## ASSIGNMENT
Please rewrite the lines from the one with "laiton/ bronze : techniques de fonte ?" to the one with "Mai 2011, 22:18", putting "de" wherever "par" appears and changing nothing else.

## THE DATA
⟨

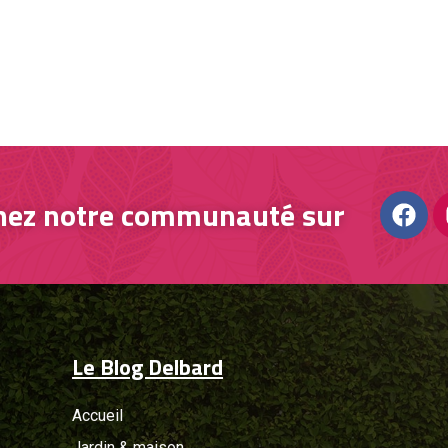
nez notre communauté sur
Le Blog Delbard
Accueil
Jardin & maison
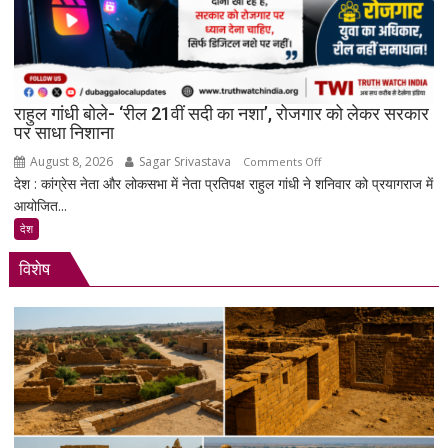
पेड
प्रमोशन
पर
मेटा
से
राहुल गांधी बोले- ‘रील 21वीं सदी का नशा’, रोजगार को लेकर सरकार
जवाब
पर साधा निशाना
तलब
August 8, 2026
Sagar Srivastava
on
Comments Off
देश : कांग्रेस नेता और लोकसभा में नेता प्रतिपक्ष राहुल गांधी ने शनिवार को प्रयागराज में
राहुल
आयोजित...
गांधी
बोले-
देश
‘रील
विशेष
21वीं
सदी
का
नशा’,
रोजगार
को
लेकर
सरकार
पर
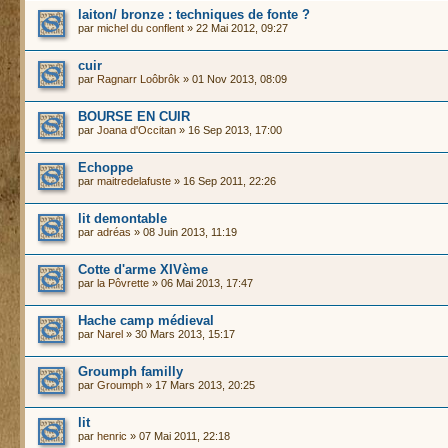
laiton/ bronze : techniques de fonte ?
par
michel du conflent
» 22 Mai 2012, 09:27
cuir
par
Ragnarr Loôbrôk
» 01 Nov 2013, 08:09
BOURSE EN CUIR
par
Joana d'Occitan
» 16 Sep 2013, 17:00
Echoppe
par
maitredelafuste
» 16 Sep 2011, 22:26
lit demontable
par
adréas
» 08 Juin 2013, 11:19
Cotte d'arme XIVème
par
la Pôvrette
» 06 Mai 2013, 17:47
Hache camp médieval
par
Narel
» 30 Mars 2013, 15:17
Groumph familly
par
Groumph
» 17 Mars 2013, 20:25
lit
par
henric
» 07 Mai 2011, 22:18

⟩
⟨

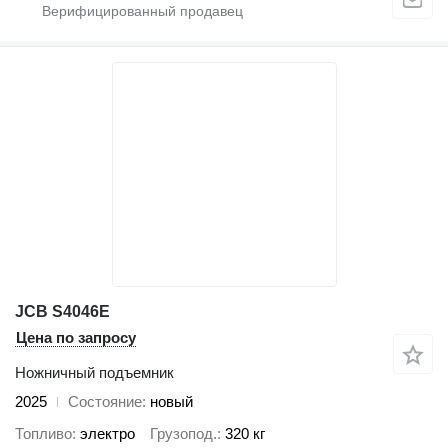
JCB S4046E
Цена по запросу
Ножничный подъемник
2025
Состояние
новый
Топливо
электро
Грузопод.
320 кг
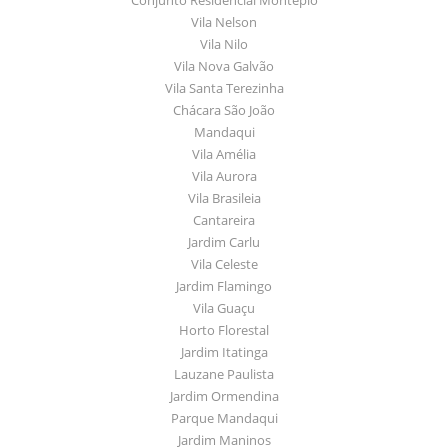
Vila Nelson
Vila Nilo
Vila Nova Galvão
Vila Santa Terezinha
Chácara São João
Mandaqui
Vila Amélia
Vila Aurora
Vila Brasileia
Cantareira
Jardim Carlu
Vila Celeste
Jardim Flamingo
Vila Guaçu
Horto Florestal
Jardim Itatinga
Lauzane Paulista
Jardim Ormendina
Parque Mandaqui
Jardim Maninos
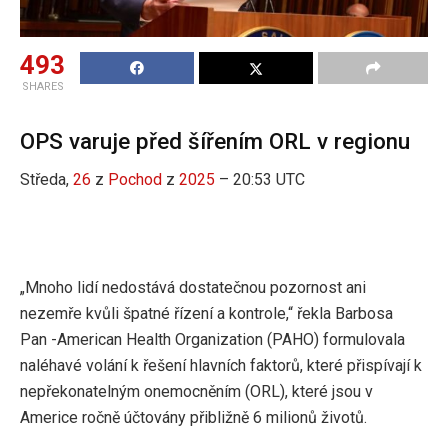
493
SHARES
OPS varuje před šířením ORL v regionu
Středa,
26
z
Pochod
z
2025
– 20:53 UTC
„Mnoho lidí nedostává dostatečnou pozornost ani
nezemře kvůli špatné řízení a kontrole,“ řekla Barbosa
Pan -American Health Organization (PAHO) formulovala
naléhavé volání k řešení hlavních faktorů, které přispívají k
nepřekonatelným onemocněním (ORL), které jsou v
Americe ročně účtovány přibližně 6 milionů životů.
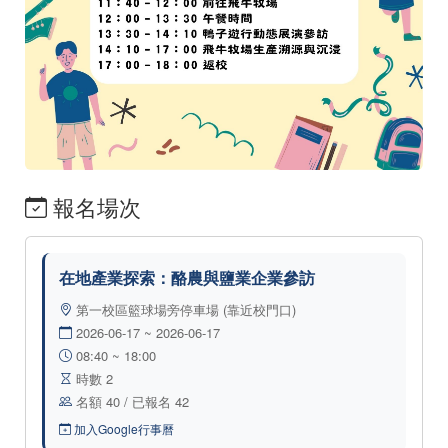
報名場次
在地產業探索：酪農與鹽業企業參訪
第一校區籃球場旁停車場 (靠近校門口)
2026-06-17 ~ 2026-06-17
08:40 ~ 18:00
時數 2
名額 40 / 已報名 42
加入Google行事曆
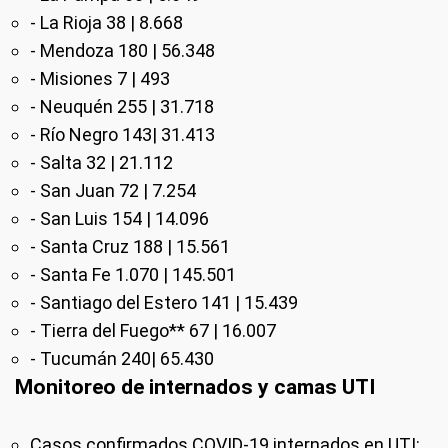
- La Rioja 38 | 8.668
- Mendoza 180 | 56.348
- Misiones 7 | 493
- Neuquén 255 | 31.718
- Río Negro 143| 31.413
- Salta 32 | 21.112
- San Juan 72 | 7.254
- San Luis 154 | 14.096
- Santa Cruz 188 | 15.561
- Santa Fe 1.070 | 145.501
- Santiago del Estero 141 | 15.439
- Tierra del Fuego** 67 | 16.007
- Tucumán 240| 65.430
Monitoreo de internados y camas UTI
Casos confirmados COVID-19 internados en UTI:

⟩
⟨

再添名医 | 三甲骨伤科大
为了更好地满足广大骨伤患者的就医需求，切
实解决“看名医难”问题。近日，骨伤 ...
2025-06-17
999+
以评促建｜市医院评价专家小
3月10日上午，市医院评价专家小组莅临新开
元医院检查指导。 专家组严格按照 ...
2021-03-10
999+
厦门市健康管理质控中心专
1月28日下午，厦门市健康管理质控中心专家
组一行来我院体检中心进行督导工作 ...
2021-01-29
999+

⟩

## ANSWER SPACE
laiton/ bronze : techniques de fonte ?
de
michel du conflent
» 22 Mai 2012, 09:27
cuir
de
Ragnarr Loôbrôk
» 01 Nov 2013, 08:09
BOURSE EN CUIR
de
Joana d'Occitan
» 16 Sep 2013, 17:00
Echoppe
de
maitredelafuste
» 16 Sep 2011, 22:26
lit demontable
de
adréas
» 08 Juin 2013, 11:19
Cotte d'arme XIVème
de
la Pôvrette
» 06 Mai 2013, 17:47
Hache camp médieval
de
Narel
» 30 Mars 2013, 15:17
Groumph familly
de
Groumph
» 17 Mars 2013, 20:25
lit
de
henric
» 07 Mai 2011, 22:18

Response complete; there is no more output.